A few days later, Sandy Springs Mayor Rusty Paul announced that GDOT crews would accelerate construction of the new bridge, although it still will take many months to complete, according to Rough Draft Atlanta.
"We had a truck driver who took a million-dollar piece of equipment, turned it into a battering ram, and we're left to pay the consequences for a while," Paul said during an Oct. 3 Sandy Springs City Council meeting.
Authorities closed the bridge and the westbound I-285 lanes below after the truck clipped the overpass around noon on Sept. 27, snarling traffic during the evening commute. The damaged portion was secured overnight to prevent debris from falling onto the interstate, and all lanes of westbound I-285 reopened before dawn the next morning.
The Journal-Constitution learned from GDOT that the truck and equipment involved in the wreck were not related to the construction crews already in the area for a long-planned reconstruction of the bridge, originally built in 1962.
Since Sept. 5, the inside lanes on both the inner and outer loop of I-285 have been closed due to work associated with a lane extension project. The project aims to add an auxiliary lane along I-285 between Roswell Road and Riverside Drive as well as replace the Mount Vernon Highway bridge.
The original contract was expected to continue until Nov. 4, but due to needed repairs and material availability, Dale said completion of the project and reopening of the overpass is now estimated to conclude next summer.
Better to Replace Than to Repair
According to Rough Draft Atlanta, repairing the old bridge was not an option because it would take six months to fabricate the steel at a cost of $3 million, and three months later it would be torn down as its replacement is completed.
"The best option is to accelerate construction of the bridge that was already under construction to the east of the current bridge," Paul explained.
The Sandy Springs mayor said he was told by GDOT Commissioner Russell McMurry that delivery of the steel beams was key to fast-tracking the project.
Moving three water lines that run under the old bridge to the new one will also present a challenge, Paul noted, as well as supply chain issues.

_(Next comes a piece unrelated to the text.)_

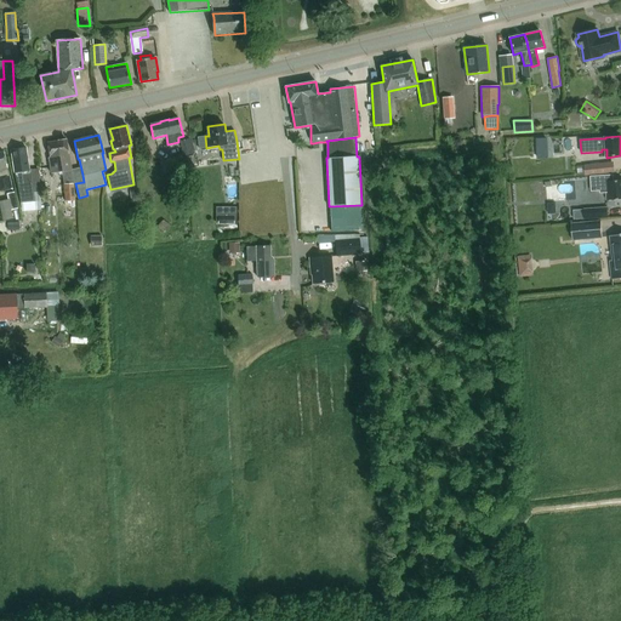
[(55,141),(49,142),(51,158),(49,159),(51,174),(58,172),(72,170),(67,141),(67,140),(66,140),(63,138),(61,138),(58,141),(55,141)]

Crews also will not be able to construct the Mount Vernon Highway bridge as fast as repairs were made to the I-85 bridge that collapsed after a fire in 2017.
"[The GDOT understands] that this is a major artery that carries a tremendous amount of traffic and has had to be shifted to other roads such as River Valley, Heards Ferry, and Abernathy, which are experiencing unprecedented levels of congestion as a result," Paul noted.
He warned that trying to drive in the area around nearby Riverwood High and Holy Innocents' Episcopal Schools would be a months-long hassle. The best thing parents can do to take pressure off the roads is to put their students onto school buses, he said, and if that is not an option, multifamily carpools can help.
Paul noted his own 3-mi. commute to city hall used to take seven minutes but is "now a 30-minute trip under the best of conditions."